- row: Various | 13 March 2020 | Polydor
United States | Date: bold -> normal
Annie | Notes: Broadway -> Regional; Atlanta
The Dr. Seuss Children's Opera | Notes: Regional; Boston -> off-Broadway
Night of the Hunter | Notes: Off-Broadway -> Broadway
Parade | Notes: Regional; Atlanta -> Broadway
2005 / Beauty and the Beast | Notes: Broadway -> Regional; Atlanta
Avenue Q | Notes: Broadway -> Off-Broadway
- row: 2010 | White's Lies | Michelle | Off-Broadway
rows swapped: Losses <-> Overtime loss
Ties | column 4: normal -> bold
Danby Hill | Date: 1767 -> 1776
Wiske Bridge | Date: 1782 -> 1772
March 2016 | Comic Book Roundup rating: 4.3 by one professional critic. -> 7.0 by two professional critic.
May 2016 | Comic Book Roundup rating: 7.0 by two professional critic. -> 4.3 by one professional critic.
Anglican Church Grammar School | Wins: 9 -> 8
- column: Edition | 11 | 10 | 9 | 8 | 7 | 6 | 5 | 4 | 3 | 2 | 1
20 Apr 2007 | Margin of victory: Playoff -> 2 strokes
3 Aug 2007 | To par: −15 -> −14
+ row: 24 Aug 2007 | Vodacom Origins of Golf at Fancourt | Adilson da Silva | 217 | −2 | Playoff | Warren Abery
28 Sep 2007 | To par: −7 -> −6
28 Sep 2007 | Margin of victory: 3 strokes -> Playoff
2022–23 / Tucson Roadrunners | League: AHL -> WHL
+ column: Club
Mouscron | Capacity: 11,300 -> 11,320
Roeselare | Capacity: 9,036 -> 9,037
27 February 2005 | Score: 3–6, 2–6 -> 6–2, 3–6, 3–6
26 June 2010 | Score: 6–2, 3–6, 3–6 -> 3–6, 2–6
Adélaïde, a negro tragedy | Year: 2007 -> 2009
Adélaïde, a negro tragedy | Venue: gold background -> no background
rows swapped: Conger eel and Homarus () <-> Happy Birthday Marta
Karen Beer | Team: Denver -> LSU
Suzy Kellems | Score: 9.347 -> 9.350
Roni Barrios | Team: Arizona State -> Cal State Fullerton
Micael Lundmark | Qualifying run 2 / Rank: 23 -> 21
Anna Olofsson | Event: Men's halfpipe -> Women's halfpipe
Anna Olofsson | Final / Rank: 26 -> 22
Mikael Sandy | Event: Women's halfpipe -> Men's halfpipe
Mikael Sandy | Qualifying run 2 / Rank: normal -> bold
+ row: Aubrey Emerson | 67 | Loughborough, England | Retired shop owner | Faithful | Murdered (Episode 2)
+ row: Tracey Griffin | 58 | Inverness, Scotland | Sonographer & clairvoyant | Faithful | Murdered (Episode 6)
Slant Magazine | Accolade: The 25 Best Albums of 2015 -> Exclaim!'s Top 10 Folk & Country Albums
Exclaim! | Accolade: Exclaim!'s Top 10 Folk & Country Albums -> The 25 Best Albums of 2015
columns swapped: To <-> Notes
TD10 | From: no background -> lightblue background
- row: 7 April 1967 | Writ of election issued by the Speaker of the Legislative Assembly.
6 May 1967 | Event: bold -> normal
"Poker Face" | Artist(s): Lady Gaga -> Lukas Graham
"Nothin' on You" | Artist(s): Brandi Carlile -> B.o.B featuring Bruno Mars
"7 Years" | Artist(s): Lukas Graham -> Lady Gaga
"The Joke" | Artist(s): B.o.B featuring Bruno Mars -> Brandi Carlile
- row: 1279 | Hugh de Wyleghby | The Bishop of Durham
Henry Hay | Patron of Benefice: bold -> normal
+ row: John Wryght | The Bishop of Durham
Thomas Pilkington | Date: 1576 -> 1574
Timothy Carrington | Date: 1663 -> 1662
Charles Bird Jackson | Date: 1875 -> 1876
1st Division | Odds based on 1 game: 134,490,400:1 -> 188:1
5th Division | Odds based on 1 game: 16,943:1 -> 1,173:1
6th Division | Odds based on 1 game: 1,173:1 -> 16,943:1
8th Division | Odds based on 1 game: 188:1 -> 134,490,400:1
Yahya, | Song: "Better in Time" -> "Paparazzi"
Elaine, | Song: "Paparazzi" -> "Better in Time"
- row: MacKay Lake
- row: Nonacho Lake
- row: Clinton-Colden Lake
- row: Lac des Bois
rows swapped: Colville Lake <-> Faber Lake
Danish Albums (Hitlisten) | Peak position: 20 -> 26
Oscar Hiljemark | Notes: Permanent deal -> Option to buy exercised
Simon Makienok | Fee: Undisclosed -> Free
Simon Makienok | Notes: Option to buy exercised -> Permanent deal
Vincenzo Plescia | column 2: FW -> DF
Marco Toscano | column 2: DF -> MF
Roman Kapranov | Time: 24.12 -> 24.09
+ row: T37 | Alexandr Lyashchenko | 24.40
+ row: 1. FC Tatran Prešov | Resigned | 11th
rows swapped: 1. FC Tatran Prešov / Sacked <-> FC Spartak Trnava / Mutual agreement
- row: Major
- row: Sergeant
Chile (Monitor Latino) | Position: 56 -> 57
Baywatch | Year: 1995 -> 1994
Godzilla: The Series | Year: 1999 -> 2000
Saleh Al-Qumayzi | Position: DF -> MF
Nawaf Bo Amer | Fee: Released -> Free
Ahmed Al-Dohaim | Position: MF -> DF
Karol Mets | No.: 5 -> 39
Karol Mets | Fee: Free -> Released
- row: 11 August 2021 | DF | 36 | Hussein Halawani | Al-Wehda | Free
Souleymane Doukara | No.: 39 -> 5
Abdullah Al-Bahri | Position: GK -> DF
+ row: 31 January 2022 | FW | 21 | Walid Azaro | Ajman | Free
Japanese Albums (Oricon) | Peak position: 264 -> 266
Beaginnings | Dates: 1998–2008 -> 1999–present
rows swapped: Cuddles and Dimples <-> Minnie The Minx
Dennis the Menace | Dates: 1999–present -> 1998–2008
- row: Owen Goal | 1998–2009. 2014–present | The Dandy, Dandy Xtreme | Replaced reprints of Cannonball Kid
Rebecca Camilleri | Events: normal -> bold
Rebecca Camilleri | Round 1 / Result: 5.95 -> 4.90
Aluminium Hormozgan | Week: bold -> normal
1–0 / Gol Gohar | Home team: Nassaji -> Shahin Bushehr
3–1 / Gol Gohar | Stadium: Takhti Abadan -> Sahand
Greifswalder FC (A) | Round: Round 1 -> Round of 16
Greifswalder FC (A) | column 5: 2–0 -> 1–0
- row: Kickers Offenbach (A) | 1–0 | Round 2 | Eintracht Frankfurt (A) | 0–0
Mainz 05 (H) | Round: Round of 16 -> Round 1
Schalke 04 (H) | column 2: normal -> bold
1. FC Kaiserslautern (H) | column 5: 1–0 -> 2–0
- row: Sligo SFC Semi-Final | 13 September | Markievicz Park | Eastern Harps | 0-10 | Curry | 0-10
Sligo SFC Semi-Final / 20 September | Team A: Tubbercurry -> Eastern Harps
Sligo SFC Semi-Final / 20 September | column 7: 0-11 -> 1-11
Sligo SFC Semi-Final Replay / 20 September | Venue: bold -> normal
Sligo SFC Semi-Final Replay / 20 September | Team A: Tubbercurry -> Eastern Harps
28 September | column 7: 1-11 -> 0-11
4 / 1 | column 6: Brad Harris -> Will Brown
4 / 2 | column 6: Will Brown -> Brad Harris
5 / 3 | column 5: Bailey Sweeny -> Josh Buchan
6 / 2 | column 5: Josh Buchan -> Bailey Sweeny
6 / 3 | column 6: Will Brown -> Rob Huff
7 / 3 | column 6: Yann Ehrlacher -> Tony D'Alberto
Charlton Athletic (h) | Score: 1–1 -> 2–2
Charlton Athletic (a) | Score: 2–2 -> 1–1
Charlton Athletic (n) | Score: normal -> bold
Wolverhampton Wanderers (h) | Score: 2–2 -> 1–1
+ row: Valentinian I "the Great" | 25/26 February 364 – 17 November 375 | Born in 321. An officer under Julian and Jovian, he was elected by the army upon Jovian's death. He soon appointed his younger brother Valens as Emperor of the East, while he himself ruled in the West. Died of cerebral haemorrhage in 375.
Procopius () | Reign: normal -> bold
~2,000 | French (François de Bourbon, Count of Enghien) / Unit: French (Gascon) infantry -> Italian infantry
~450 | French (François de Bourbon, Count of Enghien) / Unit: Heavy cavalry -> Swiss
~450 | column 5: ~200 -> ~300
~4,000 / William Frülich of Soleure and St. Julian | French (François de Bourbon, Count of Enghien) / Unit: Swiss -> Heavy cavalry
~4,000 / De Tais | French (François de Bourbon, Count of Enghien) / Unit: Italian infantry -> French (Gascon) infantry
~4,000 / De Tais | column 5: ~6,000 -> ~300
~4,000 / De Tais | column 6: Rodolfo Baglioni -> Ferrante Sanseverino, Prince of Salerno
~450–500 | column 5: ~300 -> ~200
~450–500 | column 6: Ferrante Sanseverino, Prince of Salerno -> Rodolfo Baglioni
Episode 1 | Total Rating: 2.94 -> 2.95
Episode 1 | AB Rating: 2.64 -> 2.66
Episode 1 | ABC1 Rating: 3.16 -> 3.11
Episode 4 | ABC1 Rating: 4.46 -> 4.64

_STATED PROBLEM_
Reproduce the entries word for word, from the first line through the line containing "March 2016 |", including that line.

_THE ANSWER_
- row: Various | 13 March 2020 | Polydor
United States | Date: bold -> normal
Annie | Notes: Broadway -> Regional; Atlanta
The Dr. Seuss Children's Opera | Notes: Regional; Boston -> off-Broadway
Night of the Hunter | Notes: Off-Broadway -> Broadway
Parade | Notes: Regional; Atlanta -> Broadway
2005 / Beauty and the Beast | Notes: Broadway -> Regional; Atlanta
Avenue Q | Notes: Broadway -> Off-Broadway
- row: 2010 | White's Lies | Michelle | Off-Broadway
rows swapped: Losses <-> Overtime loss
Ties | column 4: normal -> bold
Danby Hill | Date: 1767 -> 1776
Wiske Bridge | Date: 1782 -> 1772
March 2016 | Comic Book Roundup rating: 4.3 by one professional critic. -> 7.0 by two professional critic.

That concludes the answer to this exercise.